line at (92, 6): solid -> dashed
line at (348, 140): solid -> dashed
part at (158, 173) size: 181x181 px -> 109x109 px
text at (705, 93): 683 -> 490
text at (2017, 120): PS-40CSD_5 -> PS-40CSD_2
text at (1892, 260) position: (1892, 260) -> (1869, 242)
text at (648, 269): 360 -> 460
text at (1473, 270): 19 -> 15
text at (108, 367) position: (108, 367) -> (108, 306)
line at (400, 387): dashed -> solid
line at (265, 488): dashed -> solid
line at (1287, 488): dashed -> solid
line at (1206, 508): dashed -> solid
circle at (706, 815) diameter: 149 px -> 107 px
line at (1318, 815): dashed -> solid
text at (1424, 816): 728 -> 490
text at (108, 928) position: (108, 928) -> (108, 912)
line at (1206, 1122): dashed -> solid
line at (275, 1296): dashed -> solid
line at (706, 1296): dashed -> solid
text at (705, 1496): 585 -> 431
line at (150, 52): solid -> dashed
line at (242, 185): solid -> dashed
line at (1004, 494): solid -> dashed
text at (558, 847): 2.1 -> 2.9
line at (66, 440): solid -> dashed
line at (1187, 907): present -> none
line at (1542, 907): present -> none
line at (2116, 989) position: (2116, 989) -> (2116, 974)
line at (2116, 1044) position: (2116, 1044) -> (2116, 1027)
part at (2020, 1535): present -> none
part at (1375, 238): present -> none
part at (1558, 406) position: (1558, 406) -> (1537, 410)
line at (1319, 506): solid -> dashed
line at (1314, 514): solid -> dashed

#### [Task requirements]
Rewrite the lines above with every "dashed" changed to "broken" and everything else left as it is.

#### [Response]
line at (92, 6): solid -> broken
line at (348, 140): solid -> broken
part at (158, 173) size: 181x181 px -> 109x109 px
text at (705, 93): 683 -> 490
text at (2017, 120): PS-40CSD_5 -> PS-40CSD_2
text at (1892, 260) position: (1892, 260) -> (1869, 242)
text at (648, 269): 360 -> 460
text at (1473, 270): 19 -> 15
text at (108, 367) position: (108, 367) -> (108, 306)
line at (400, 387): broken -> solid
line at (265, 488): broken -> solid
line at (1287, 488): broken -> solid
line at (1206, 508): broken -> solid
circle at (706, 815) diameter: 149 px -> 107 px
line at (1318, 815): broken -> solid
text at (1424, 816): 728 -> 490
text at (108, 928) position: (108, 928) -> (108, 912)
line at (1206, 1122): broken -> solid
line at (275, 1296): broken -> solid
line at (706, 1296): broken -> solid
text at (705, 1496): 585 -> 431
line at (150, 52): solid -> broken
line at (242, 185): solid -> broken
line at (1004, 494): solid -> broken
text at (558, 847): 2.1 -> 2.9
line at (66, 440): solid -> broken
line at (1187, 907): present -> none
line at (1542, 907): present -> none
line at (2116, 989) position: (2116, 989) -> (2116, 974)
line at (2116, 1044) position: (2116, 1044) -> (2116, 1027)
part at (2020, 1535): present -> none
part at (1375, 238): present -> none
part at (1558, 406) position: (1558, 406) -> (1537, 410)
line at (1319, 506): solid -> broken
line at (1314, 514): solid -> broken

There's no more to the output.